==== Records for this exercise
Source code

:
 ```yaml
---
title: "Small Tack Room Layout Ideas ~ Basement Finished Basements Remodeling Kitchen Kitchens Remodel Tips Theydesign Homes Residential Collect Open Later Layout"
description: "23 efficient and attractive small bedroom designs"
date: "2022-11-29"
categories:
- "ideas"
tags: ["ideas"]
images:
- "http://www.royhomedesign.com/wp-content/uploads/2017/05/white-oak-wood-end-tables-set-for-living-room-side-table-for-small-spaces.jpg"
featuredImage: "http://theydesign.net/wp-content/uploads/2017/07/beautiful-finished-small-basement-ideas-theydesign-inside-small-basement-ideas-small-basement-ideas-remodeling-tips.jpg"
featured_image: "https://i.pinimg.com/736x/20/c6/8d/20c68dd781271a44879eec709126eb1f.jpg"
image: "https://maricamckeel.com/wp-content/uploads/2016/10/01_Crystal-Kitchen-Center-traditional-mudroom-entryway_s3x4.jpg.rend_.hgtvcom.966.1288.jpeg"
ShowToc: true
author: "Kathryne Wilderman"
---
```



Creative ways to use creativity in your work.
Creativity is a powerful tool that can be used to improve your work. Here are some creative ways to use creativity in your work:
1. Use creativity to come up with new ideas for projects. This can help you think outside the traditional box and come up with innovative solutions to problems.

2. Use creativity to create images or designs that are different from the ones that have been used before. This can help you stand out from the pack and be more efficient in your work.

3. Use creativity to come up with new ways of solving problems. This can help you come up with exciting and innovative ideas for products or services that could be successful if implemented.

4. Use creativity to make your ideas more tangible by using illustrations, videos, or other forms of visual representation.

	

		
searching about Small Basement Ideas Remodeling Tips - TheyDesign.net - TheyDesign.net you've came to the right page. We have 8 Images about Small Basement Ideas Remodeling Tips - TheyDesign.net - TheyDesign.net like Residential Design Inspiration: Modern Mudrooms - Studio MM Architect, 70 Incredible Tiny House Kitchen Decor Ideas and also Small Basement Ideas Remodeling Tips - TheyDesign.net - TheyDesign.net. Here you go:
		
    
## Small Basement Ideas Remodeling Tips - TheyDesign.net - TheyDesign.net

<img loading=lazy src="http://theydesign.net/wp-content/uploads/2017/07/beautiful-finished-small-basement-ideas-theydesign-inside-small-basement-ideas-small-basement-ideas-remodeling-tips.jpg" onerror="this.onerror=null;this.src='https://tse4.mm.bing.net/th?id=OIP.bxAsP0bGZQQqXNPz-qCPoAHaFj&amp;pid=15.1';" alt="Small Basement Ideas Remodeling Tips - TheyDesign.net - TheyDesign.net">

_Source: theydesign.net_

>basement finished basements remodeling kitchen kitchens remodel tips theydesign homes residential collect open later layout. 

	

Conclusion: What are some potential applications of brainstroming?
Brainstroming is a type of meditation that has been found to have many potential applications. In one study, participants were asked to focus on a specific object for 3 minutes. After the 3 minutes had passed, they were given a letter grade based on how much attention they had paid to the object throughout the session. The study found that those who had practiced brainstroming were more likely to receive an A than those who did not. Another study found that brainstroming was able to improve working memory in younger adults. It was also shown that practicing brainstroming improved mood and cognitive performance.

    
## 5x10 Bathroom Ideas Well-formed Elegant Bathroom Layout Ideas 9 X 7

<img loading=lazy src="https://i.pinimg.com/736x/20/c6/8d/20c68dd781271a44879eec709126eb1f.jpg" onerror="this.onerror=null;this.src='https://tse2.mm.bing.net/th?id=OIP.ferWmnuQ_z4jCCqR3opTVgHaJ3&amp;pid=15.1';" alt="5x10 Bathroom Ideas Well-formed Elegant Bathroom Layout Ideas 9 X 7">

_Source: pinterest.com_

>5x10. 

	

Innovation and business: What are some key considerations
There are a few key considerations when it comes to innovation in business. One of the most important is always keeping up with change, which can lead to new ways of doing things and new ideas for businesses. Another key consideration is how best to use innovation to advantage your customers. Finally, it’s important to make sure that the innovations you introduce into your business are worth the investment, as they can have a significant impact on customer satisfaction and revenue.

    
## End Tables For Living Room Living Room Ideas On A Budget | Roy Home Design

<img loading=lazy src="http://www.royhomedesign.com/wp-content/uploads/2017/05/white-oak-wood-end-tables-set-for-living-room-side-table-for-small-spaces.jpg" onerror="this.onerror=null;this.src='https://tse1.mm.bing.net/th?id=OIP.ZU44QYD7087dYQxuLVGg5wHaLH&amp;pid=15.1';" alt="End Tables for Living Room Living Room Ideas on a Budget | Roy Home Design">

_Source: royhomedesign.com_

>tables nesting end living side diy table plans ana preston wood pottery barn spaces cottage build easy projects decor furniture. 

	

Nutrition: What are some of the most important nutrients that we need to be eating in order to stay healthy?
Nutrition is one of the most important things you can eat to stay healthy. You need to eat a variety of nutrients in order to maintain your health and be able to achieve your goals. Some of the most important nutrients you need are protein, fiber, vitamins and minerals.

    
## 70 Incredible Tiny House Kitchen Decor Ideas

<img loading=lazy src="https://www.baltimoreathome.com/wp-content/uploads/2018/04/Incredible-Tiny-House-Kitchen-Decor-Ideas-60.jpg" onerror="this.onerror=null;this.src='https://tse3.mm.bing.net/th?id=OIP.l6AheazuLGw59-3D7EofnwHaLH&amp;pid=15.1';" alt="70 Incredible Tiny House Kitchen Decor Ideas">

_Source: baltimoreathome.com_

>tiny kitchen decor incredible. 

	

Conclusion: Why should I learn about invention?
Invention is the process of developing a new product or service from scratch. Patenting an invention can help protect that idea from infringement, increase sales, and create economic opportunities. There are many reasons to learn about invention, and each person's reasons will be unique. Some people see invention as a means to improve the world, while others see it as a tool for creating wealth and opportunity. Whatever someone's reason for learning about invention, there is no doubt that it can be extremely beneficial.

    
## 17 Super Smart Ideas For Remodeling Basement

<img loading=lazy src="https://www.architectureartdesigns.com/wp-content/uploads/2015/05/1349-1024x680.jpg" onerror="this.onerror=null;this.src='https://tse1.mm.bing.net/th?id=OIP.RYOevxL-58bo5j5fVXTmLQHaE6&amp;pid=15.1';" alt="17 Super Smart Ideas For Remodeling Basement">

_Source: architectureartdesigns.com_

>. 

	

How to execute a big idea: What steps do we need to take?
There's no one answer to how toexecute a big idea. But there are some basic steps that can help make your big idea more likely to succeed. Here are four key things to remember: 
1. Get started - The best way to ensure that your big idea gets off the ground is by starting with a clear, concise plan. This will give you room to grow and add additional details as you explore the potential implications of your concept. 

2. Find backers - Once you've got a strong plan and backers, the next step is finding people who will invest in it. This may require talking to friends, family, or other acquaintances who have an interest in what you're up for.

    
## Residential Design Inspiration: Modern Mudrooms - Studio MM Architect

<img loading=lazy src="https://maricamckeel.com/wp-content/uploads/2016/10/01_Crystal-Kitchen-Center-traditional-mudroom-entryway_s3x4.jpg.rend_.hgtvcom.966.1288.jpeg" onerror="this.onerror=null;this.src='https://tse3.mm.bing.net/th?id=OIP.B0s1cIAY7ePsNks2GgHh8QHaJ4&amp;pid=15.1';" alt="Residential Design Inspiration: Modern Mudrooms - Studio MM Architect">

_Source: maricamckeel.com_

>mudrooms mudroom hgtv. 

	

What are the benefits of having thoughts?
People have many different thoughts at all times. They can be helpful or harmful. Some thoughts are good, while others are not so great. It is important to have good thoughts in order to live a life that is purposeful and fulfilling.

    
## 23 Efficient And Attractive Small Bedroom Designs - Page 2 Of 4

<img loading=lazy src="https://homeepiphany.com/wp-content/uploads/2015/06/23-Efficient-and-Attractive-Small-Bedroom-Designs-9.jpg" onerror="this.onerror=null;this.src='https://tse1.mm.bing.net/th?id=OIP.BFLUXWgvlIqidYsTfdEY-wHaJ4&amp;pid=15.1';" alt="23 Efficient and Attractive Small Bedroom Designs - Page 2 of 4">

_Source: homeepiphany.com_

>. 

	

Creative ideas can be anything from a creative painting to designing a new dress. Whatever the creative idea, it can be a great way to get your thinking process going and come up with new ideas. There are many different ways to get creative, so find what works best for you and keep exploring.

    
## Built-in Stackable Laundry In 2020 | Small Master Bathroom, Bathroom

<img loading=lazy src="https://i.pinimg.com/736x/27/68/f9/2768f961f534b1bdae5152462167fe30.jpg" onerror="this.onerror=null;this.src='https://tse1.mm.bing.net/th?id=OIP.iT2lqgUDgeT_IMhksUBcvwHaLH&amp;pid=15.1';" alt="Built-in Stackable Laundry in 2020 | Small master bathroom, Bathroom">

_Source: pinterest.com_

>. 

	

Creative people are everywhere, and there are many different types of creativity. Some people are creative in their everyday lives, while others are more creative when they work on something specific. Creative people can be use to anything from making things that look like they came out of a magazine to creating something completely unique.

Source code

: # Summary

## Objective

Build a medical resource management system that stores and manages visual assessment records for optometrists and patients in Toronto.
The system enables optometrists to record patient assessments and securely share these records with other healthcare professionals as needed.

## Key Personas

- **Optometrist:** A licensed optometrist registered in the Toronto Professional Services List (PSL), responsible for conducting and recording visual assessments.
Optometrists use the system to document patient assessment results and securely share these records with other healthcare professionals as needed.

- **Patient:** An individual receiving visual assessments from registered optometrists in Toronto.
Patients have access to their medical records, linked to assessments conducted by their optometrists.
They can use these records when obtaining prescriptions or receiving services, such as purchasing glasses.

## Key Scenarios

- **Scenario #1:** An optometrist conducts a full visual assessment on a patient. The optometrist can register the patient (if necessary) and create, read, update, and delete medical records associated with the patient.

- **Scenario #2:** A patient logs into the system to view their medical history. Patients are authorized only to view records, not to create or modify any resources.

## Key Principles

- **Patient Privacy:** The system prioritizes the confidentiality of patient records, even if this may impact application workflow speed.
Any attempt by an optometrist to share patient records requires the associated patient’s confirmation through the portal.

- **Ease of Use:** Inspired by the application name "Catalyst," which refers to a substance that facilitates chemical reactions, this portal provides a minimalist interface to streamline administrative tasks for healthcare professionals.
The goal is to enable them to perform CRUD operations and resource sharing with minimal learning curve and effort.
========
◆ Task prompt ◆
Repeat, exactly, every line from the one containing "- **Scenario #2:**" through the final line of the listing above, adding nothing.

◆ Expected output ◆
- **Scenario #2:** A patient logs into the system to view their medical history. Patients are authorized only to view records, not to create or modify any resources.

## Key Principles

- **Patient Privacy:** The system prioritizes the confidentiality of patient records, even if this may impact application workflow speed.
Any attempt by an optometrist to share patient records requires the associated patient’s confirmation through the portal.

- **Ease of Use:** Inspired by the application name "Catalyst," which refers to a substance that facilitates chemical reactions, this portal provides a minimalist interface to streamline administrative tasks for healthcare professionals.
The goal is to enable them to perform CRUD operations and resource sharing with minimal learning curve and effort.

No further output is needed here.